#### Exercise details
Extract each line in the records that contains the word "answer".

#### Listed records
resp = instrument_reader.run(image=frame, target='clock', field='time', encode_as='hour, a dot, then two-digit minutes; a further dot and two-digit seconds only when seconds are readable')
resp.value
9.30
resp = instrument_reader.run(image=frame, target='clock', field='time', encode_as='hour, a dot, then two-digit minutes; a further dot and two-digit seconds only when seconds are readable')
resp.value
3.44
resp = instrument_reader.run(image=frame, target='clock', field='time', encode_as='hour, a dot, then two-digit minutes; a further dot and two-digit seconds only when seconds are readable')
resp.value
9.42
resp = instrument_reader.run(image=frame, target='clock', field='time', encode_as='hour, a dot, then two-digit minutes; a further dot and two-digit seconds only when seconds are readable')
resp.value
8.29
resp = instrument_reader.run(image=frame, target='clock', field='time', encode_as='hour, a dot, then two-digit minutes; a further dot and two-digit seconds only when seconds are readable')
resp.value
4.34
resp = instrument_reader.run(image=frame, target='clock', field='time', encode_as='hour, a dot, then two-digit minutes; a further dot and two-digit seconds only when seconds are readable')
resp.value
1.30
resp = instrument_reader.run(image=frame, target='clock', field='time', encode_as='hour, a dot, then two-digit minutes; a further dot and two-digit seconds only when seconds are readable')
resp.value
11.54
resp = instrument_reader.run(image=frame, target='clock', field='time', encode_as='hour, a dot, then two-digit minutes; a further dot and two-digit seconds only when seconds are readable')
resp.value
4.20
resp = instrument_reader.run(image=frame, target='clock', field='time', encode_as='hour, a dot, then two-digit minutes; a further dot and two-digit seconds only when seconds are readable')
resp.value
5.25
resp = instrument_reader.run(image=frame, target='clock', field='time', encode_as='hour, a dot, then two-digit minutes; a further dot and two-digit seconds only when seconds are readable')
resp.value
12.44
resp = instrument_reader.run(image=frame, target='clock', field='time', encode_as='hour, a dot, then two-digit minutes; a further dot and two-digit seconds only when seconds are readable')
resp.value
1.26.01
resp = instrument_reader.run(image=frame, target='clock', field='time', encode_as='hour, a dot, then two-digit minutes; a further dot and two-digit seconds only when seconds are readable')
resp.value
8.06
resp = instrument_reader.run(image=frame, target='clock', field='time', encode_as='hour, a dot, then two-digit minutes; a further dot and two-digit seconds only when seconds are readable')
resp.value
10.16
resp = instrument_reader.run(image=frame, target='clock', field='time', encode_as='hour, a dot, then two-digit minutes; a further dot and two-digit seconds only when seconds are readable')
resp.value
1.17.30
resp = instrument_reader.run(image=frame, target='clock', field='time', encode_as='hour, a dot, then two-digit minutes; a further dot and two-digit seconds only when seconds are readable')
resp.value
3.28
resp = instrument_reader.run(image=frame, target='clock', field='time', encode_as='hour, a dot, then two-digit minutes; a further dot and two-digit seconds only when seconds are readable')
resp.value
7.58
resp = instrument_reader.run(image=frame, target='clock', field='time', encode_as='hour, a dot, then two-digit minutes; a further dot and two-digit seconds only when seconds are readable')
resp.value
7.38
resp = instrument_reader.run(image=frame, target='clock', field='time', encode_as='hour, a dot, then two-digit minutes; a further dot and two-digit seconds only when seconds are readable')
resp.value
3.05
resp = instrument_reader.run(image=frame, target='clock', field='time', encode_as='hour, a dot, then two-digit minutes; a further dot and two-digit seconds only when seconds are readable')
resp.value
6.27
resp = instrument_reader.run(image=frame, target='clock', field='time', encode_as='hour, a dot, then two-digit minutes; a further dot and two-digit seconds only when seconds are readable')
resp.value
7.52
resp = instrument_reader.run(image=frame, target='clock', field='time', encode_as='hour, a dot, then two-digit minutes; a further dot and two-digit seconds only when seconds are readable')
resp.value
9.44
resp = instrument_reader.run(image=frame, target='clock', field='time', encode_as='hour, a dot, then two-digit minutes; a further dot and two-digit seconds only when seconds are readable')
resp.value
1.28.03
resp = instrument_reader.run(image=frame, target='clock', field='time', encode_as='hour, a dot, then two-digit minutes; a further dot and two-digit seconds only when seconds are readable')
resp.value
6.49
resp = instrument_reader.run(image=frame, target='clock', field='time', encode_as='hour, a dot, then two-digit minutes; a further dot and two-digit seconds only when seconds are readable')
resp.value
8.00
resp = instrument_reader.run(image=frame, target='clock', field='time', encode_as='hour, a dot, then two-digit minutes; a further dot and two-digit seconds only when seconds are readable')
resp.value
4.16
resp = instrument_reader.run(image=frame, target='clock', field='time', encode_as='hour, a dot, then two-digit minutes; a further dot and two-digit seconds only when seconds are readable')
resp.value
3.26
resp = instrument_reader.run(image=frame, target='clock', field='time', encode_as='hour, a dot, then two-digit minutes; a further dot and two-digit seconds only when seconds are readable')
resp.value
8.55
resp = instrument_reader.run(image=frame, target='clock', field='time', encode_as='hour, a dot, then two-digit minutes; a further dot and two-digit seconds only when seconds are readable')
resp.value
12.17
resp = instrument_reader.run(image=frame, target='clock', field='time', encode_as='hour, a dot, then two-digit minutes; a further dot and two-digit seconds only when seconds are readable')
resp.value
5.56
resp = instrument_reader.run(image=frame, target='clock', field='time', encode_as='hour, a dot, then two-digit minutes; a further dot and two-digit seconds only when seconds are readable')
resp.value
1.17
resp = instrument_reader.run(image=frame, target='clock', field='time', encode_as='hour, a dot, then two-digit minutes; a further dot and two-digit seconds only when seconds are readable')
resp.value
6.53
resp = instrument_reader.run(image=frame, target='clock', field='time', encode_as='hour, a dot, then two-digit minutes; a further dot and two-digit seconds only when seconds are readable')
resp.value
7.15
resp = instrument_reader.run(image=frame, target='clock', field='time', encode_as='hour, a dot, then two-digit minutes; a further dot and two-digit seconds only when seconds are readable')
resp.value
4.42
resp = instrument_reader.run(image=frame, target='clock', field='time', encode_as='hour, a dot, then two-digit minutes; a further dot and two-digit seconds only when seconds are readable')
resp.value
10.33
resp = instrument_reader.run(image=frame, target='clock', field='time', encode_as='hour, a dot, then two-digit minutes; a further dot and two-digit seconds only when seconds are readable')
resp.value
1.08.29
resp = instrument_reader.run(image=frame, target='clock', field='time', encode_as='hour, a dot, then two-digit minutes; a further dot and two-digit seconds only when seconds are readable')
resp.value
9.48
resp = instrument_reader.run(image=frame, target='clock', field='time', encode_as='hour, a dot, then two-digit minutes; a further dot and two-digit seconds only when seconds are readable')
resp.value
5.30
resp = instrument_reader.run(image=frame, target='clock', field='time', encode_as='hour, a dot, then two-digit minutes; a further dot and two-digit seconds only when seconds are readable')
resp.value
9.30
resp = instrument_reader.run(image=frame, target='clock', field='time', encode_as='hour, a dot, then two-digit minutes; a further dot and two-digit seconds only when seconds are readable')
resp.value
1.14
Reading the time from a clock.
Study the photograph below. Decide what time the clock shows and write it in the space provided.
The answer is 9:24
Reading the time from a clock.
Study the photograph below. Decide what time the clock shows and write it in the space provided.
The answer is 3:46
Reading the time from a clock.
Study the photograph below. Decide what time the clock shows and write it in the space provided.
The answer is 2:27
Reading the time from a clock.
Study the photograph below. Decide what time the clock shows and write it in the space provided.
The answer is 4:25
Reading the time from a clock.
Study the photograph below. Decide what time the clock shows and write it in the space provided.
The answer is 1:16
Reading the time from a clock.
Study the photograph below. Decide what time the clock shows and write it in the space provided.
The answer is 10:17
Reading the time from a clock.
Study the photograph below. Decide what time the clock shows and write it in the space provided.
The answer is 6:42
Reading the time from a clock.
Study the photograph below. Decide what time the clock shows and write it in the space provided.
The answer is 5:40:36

#### Task response
The answer is 9:24
The answer is 3:46
The answer is 2:27
The answer is 4:25
The answer is 1:16
The answer is 10:17
The answer is 6:42
The answer is 5:40:36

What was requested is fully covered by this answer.